Half of the Dutch healthcare budget spent on elderly over 65
According to recent figures from information centre Vektis, half of the money reserved for healthcare in the Netherlands under the Healthcare Insurance Act (Zvw) and Long-term Care Act (Wlz) is used to care for the elderly. Last year, 28 billion euros was spent on care for those aged over 65.
Huge amounts spent on Dutch healthcare
In 2017, 62,2 billion euros, from the Zvw and Wlz, was spent on healthcare in the Netherlands. Of this amount, 28 billion euros was spent on looking after the elderly, thus around half of the total amount spent.
Of the 28 billion spent on healthcare for the elderly, the most money was spent on long-term care, at 11 billion euros. This was followed by hospital care, coming in at 8,4 billion euros and district nursing care, totalling 2,8 billion euros.
Around one out of five people in the Netherlands is over 65 and, according to Vektis, they account for an average of 8.650 euros of care per person. The country also has almost 2.000 people aged above 100.
According to the researchers, the majority of elderly people take five or more medicines and those over 85 require on average nine hours per week of district nursing care. For those aged 65 to 74, this is slightly less, at an average of seven hours per week. Of those aged 74 to 85, more than a fifth suffer from diabetes and 14 percent have asthma.
Elderly people in the Netherlands
In the Netherlands, there are almost 3,3 million people over the age of 65. Vektis expects this number to rise in the coming years. In 2030, they predict that the ratio will have risen from one in five to one in four.
The municipality with the highest concentration of residents above 65 years of age, namely 32 percent, is Vaals in Limburg. Vaals is followed by the municipalities of Laren and Bergen in North-Holland. Utrecht, Urk and Almere have the lowest percentage of elderly residents, that is to say, less than 11 percent.

◆ **DATASET CONTENT**:

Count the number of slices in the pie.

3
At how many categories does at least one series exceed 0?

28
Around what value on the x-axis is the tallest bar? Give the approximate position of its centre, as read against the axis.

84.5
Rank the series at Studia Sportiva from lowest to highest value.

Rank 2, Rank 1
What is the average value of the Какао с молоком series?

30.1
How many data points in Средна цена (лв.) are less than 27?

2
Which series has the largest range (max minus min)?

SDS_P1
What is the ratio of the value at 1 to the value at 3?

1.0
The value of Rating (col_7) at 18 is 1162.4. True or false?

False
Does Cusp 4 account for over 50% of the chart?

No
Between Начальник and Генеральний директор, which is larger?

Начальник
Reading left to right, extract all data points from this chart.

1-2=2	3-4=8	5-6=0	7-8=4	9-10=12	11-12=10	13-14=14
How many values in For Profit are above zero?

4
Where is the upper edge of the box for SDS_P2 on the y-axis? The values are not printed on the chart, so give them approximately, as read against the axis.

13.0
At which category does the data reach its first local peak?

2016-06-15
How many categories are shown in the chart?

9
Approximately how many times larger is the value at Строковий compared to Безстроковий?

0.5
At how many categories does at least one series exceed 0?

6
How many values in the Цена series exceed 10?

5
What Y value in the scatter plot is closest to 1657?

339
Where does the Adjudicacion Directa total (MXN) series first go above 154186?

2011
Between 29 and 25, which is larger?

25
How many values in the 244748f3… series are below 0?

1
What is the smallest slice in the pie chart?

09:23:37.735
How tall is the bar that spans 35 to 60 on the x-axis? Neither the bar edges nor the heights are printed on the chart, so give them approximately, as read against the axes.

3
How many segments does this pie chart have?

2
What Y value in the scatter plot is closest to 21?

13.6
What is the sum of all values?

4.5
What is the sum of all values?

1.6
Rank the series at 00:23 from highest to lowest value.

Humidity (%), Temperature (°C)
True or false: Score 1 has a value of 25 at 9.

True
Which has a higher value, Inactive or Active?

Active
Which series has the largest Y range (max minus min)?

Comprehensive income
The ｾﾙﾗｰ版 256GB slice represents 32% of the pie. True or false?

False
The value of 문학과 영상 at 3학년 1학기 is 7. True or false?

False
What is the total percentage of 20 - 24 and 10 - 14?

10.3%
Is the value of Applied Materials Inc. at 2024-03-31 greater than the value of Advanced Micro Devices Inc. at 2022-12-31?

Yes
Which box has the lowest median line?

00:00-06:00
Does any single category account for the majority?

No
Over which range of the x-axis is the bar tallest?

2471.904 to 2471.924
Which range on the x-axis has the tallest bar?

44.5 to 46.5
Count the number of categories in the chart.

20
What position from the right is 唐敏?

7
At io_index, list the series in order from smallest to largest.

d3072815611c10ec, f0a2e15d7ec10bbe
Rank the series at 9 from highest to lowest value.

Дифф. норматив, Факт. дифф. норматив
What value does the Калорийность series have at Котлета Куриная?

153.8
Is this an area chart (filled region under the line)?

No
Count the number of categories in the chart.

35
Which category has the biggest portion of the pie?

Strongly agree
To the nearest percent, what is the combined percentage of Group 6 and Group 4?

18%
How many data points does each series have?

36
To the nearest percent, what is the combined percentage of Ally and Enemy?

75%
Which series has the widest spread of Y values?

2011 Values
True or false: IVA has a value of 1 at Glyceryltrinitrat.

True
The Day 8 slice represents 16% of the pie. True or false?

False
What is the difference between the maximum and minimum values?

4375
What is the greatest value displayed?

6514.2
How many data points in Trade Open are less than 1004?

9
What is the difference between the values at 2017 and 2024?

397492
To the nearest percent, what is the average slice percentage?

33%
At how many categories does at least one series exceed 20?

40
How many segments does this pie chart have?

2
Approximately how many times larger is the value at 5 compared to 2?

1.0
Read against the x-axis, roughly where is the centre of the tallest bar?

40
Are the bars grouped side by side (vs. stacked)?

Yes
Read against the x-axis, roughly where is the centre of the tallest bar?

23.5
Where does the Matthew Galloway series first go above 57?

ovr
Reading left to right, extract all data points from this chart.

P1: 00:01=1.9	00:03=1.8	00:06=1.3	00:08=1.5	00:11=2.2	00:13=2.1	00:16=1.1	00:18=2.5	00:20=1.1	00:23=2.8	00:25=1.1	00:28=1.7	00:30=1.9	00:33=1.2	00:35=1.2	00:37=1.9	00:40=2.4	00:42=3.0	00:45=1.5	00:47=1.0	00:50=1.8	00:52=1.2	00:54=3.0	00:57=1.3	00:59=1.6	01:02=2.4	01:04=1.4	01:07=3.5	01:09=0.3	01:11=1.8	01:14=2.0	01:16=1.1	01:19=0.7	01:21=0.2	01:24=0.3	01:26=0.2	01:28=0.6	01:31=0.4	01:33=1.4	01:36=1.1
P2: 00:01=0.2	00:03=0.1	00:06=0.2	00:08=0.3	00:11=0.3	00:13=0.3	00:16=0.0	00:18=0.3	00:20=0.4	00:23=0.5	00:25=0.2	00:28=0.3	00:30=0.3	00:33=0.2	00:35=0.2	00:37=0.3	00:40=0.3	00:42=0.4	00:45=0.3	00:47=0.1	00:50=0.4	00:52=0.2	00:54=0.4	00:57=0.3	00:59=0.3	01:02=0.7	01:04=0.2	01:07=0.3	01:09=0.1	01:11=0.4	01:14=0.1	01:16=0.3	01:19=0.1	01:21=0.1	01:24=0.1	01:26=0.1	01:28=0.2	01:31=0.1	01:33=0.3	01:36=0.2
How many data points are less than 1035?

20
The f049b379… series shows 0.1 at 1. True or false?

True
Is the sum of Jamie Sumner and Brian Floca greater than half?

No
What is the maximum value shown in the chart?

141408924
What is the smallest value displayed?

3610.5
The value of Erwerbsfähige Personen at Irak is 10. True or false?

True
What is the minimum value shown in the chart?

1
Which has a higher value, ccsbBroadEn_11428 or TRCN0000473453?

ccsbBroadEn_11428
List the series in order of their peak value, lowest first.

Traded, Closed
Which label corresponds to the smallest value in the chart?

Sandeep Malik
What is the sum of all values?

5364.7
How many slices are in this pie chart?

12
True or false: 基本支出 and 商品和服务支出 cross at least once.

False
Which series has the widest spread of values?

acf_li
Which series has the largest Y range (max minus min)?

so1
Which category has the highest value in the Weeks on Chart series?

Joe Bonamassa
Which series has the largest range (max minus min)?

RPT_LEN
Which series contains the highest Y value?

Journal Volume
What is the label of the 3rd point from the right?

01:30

◆ **TASK DETAILS**: Using the article on Dutch healthcare spending, explain in one to three sentences why it says that about half of the healthcare budget goes to people over 65.

◆ **ANSWER BELOW**: In 2017, 62.2 billion euros from the Zvw and Wlz was spent on healthcare in the Netherlands. Of that, 28 billion euros went to care for people over 65, which is around half of the total.